Dataset content START

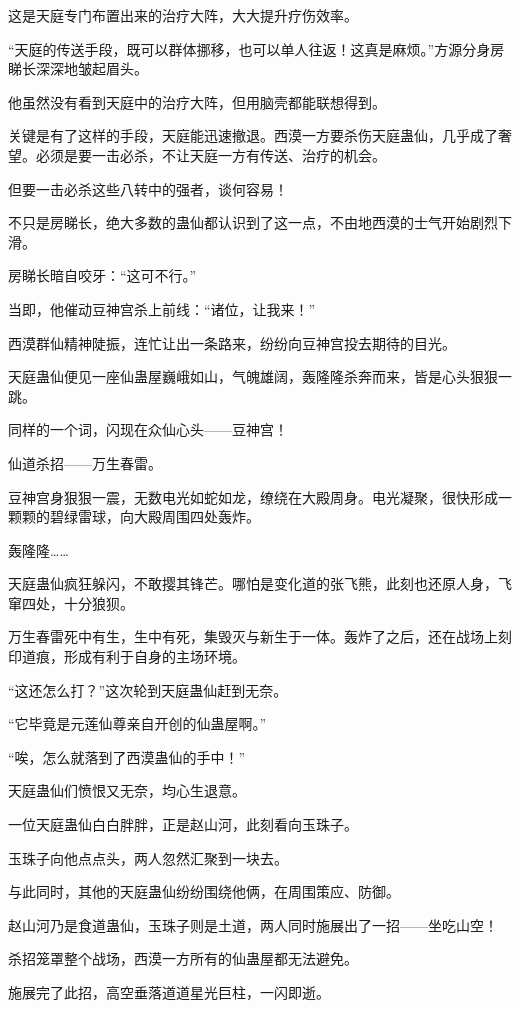 \begin{this_body}
这是天庭专门布置出来的治疗大阵，大大提升疗伤效率。

“天庭的传送手段，既可以群体挪移，也可以单人往返！这真是麻烦。”方源分身房睇长深深地皱起眉头。

他虽然没有看到天庭中的治疗大阵，但用脑壳都能联想得到。

关键是有了这样的手段，天庭能迅速撤退。西漠一方要杀伤天庭蛊仙，几乎成了奢望。必须是要一击必杀，不让天庭一方有传送、治疗的机会。

但要一击必杀这些八转中的强者，谈何容易！

不只是房睇长，绝大多数的蛊仙都认识到了这一点，不由地西漠的士气开始剧烈下滑。

房睇长暗自咬牙：“这可不行。”

当即，他催动豆神宫杀上前线：“诸位，让我来！”

西漠群仙精神陡振，连忙让出一条路来，纷纷向豆神宫投去期待的目光。

天庭蛊仙便见一座仙蛊屋巍峨如山，气魄雄阔，轰隆隆杀奔而来，皆是心头狠狠一跳。

同样的一个词，闪现在众仙心头——豆神宫！

仙道杀招——万生春雷。

豆神宫身狠狠一震，无数电光如蛇如龙，缭绕在大殿周身。电光凝聚，很快形成一颗颗的碧绿雷球，向大殿周围四处轰炸。

轰隆隆……

天庭蛊仙疯狂躲闪，不敢撄其锋芒。哪怕是变化道的张飞熊，此刻也还原人身，飞窜四处，十分狼狈。

万生春雷死中有生，生中有死，集毁灭与新生于一体。轰炸了之后，还在战场上刻印道痕，形成有利于自身的主场环境。

“这还怎么打？”这次轮到天庭蛊仙赶到无奈。

“它毕竟是元莲仙尊亲自开创的仙蛊屋啊。”

“唉，怎么就落到了西漠蛊仙的手中！”

天庭蛊仙们愤恨又无奈，均心生退意。

一位天庭蛊仙白白胖胖，正是赵山河，此刻看向玉珠子。

玉珠子向他点点头，两人忽然汇聚到一块去。

与此同时，其他的天庭蛊仙纷纷围绕他俩，在周围策应、防御。

赵山河乃是食道蛊仙，玉珠子则是土道，两人同时施展出了一招——坐吃山空！

杀招笼罩整个战场，西漠一方所有的仙蛊屋都无法避免。

施展完了此招，高空垂落道道星光巨柱，一闪即逝。


\end{this_body}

Dataset content END

* **Exercise aim**
From the records above, repeat exactly the lines from the one with "仙道杀招——万生春雷。" through the one with "与此同时，其他的天庭蛊仙纷纷围绕他俩，在周围策应、防御。", both included.

* **Response area**
仙道杀招——万生春雷。

豆神宫身狠狠一震，无数电光如蛇如龙，缭绕在大殿周身。电光凝聚，很快形成一颗颗的碧绿雷球，向大殿周围四处轰炸。

轰隆隆……

天庭蛊仙疯狂躲闪，不敢撄其锋芒。哪怕是变化道的张飞熊，此刻也还原人身，飞窜四处，十分狼狈。

万生春雷死中有生，生中有死，集毁灭与新生于一体。轰炸了之后，还在战场上刻印道痕，形成有利于自身的主场环境。

“这还怎么打？”这次轮到天庭蛊仙赶到无奈。

“它毕竟是元莲仙尊亲自开创的仙蛊屋啊。”

“唉，怎么就落到了西漠蛊仙的手中！”

天庭蛊仙们愤恨又无奈，均心生退意。

一位天庭蛊仙白白胖胖，正是赵山河，此刻看向玉珠子。

玉珠子向他点点头，两人忽然汇聚到一块去。

与此同时，其他的天庭蛊仙纷纷围绕他俩，在周围策应、防御。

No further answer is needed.